__Texto de leitura__
=-=-=-=-=

As mudanças climáticas e a taxação de grandes fortunas serão os principais temas tratados na 3ª reunião de ministros de Finanças e presidentes de Bancos Centrais do G20 — grupo formado pelas 19 maiores economias do mundo mais a União Africana e a União Europeia. O encontro, que acontece ao longo de toda a semana no Rio de Janeiro, será marcado pela apresentação do relatório da proposta de taxação dos “super-ricos”.
Um dos objetivos do ministro da Fazenda, Fernando Haddad, é conseguir o máximo de apoio possível à proposta de criação de um imposto global sobre a riqueza dos bilionários, inclusive dos Estados Unidos. Estimativas apontam que a implementação de um imposto mínimo de 2% da riqueza dos bilionários do mundo arrecadaria entre US$ 200 e US$ 250 bilhões anualmente. A projeção consta do documento encomendado pelo Brasil ao economista francês Gabriel Zucman.

=-=-=-=-=

__Tarefa 1__
Transcreva o trecho do texto sobre o G20 que começa em "Um dos objetivos" e termina em "francês Gabriel Zucman.".
O texto sobre o G20 e a listagem são materiais independentes, sem relação entre si.

[Dados coletados]

=-=-=-=-=

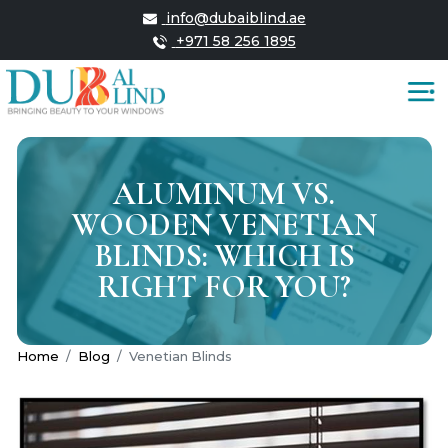
info@dubaiblind.ae
+971 58 256 1895
ALUMINUM VS.
WOODEN VENETIAN
BLINDS: WHICH IS
RIGHT FOR YOU?
Home
Blog
Venetian Blinds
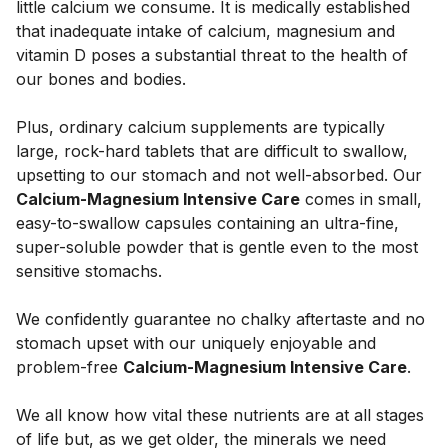
little calcium we consume. It is medically established 
that inadequate intake of calcium, magnesium and 
vitamin D poses a substantial threat to the health of 
our bones and bodies. 
Plus, ordinary calcium supplements are typically 
large, rock-hard tablets that are difficult to swallow, 
upsetting to our stomach and not well-absorbed. Our 
Calcium-Magnesium Intensive Care
 comes in small, 
easy-to-swallow capsules containing an ultra-fine, 
super-soluble powder that is gentle even to the most 
sensitive stomachs. 
We confidently guarantee no chalky aftertaste and no 
stomach upset with our uniquely enjoyable and 
problem-free 
Calcium-Magnesium Intensive Care
. 
We all know how vital these nutrients are at all stages 
of life but, as we get older, the minerals we need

=-=-=-=-=

__Tarefa 2__
Reproduza fielmente as linhas da listagem, começando pela linha que contém "little calcium we" e terminando no final da listagem, com as duas extremidades incluídas.

__Solução 1__
Um dos objetivos do ministro da Fazenda, Fernando Haddad, é conseguir o máximo de apoio possível à proposta de criação de um imposto global sobre a riqueza dos bilionários, inclusive dos Estados Unidos. Estimativas apontam que a implementação de um imposto mínimo de 2% da riqueza dos bilionários do mundo arrecadaria entre US$ 200 e US$ 250 bilhões anualmente. A projeção consta do documento encomendado pelo Brasil ao economista francês Gabriel Zucman.

__Solução 2__
little calcium we consume. It is medically established 
that inadequate intake of calcium, magnesium and 
vitamin D poses a substantial threat to the health of 
our bones and bodies. 
Plus, ordinary calcium supplements are typically 
large, rock-hard tablets that are difficult to swallow, 
upsetting to our stomach and not well-absorbed. Our 
Calcium-Magnesium Intensive Care
 comes in small, 
easy-to-swallow capsules containing an ultra-fine, 
super-soluble powder that is gentle even to the most 
sensitive stomachs. 
We confidently guarantee no chalky aftertaste and no 
stomach upset with our uniquely enjoyable and 
problem-free 
Calcium-Magnesium Intensive Care
. 
We all know how vital these nutrients are at all stages 
of life but, as we get older, the minerals we need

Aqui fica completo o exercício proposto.